Arians and Rapone stayed in touch year-round, always talking about the next possible opportunity. The two understood how rare NFL coaching opportunities were, and Rapone knew Arians had the makeup for the job. So when a text came in from Arians inviting Rapone to join his Cardinals' staff, he jumped at the chance.
With another coach, a deal was struck.
Those "when I…" conversations between Arians and Todd Bowles began in 2001 when they coached together in Cleveland. If Bowles, a former captain at Temple under Arians, became a head coach, he'd "take care of the old coach," promising Arians a job for life. If Arians got a job first, he was taking Bowles wherever he went.
"We always said whoever got one first, the other one would come work with him and we'd drop anything we were doing," said Bowles, the Cardinals' defensive coordinator. "He got one first, unfortunately. And Bruce is a man of his word."
As Arians' career continued, the list continued to grow, sometimes two or three deep at a position.
On it were his old-time cohorts, guys like special teams coordinator Amos Jones and Rapone, who coached with him at Temple; tight ends coach Rick Christophel, who coached with him at Mississippi State; and a handful of guys from Arians' Steelers days like Harold Goodwin and Larry Zierlein. Arians tapped into his Temple days again, hiring another former captain, Kevin Ross, as his cornerbacks coach.
Then there was a coach like James Bettcher, who Arians worked with last season before luring him to Arizona.
"I know this, (Colts linebacker) Robert Mathis is mad at me for taking him away," Arians joked.
Most of the list became a reality when Arians' first NFL staff was announced on Feb. 5.
While half the process of becoming a first-time head coach is assembling a staff, the other half is developing a coaching philosophy. Like his list of potential hires, that's been in the making since 1975.
Some coaches fill up binders with notes on what they'll do when they – if they – eventually become a head coach. Arians catalogued what he liked and didn't like upstairs. It all centered around the relationship between coach and player.

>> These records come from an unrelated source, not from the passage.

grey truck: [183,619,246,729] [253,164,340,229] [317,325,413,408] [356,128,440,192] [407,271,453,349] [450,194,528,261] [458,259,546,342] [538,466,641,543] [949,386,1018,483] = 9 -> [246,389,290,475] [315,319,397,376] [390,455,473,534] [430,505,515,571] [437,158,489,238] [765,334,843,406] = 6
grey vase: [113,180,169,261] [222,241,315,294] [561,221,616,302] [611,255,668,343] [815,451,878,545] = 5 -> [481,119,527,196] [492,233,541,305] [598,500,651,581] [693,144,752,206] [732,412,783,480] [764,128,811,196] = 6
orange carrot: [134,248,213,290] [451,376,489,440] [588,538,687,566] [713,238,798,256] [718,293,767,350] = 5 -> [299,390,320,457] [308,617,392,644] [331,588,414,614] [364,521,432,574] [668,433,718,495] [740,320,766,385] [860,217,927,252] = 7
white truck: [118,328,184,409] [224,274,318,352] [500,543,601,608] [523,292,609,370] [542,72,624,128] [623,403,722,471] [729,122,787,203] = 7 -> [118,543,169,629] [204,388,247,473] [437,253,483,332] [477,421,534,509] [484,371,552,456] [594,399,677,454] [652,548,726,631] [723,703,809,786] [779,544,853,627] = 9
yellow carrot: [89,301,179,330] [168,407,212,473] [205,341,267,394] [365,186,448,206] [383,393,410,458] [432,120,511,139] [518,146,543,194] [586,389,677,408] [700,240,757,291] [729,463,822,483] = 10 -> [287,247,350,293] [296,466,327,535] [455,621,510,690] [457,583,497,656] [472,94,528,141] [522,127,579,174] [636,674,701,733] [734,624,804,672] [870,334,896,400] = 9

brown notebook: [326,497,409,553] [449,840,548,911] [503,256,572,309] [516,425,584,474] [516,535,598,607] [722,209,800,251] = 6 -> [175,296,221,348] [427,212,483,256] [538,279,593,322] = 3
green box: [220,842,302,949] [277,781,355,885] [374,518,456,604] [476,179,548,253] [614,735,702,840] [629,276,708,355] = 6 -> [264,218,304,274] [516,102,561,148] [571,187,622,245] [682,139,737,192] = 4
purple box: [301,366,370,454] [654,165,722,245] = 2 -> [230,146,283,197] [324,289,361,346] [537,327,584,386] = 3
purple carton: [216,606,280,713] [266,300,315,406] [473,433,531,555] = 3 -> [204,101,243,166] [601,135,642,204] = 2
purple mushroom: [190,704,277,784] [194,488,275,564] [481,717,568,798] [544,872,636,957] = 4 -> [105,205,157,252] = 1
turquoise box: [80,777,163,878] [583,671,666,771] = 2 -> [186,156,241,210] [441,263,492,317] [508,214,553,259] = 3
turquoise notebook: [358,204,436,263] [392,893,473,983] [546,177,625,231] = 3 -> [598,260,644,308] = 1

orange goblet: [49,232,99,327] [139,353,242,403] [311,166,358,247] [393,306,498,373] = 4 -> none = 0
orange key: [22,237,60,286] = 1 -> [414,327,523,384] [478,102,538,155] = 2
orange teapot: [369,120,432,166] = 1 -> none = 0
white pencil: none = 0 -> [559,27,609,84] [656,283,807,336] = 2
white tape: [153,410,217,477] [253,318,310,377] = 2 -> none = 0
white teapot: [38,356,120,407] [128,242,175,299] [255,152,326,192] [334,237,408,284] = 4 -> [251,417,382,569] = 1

"Treating people with disrespect, that a coach was more important than a player and lying to a player to try to fool him into believing something, things that I had seen," Arians said. "I knew that wasn't the way to do it."
Thus his trusty, loyalty and respect mantra was born.
"Those are things you build on," he said.
Arians' learned from some of the best, watching Sharpe and his staff at Virginia Tech that included future head coaches Charley Pell and Danny Ford. He learned from Bryant and Emory Bellard, when he was Mississippi State's head coach. He also was influenced by John Devlin and Bob Tyler.
"I think every coach gets smarter as the years go on," Bowles said. "He's always known what he's wanted. It's hard to get a head job where you can just do it your way. You always have to get pieces or keep somebody or fit your scheme into a certain thing.
"I think he's done it his way. I'm surprised it took him this long to get a head job."
While playing – and Arians' hair – styles have changed since the 1970s, his philosophies have remained constant. He has the same tenacious attacking mentality now that he did at Temple, Rapone remembered.
And, as a former player attested to, Arians still looks at football as a people game.
"I think he's kept his core values and I think he's expanding it," Bowles said. "He can read players, he can read people. He knows how to handle people and he knows what he wants."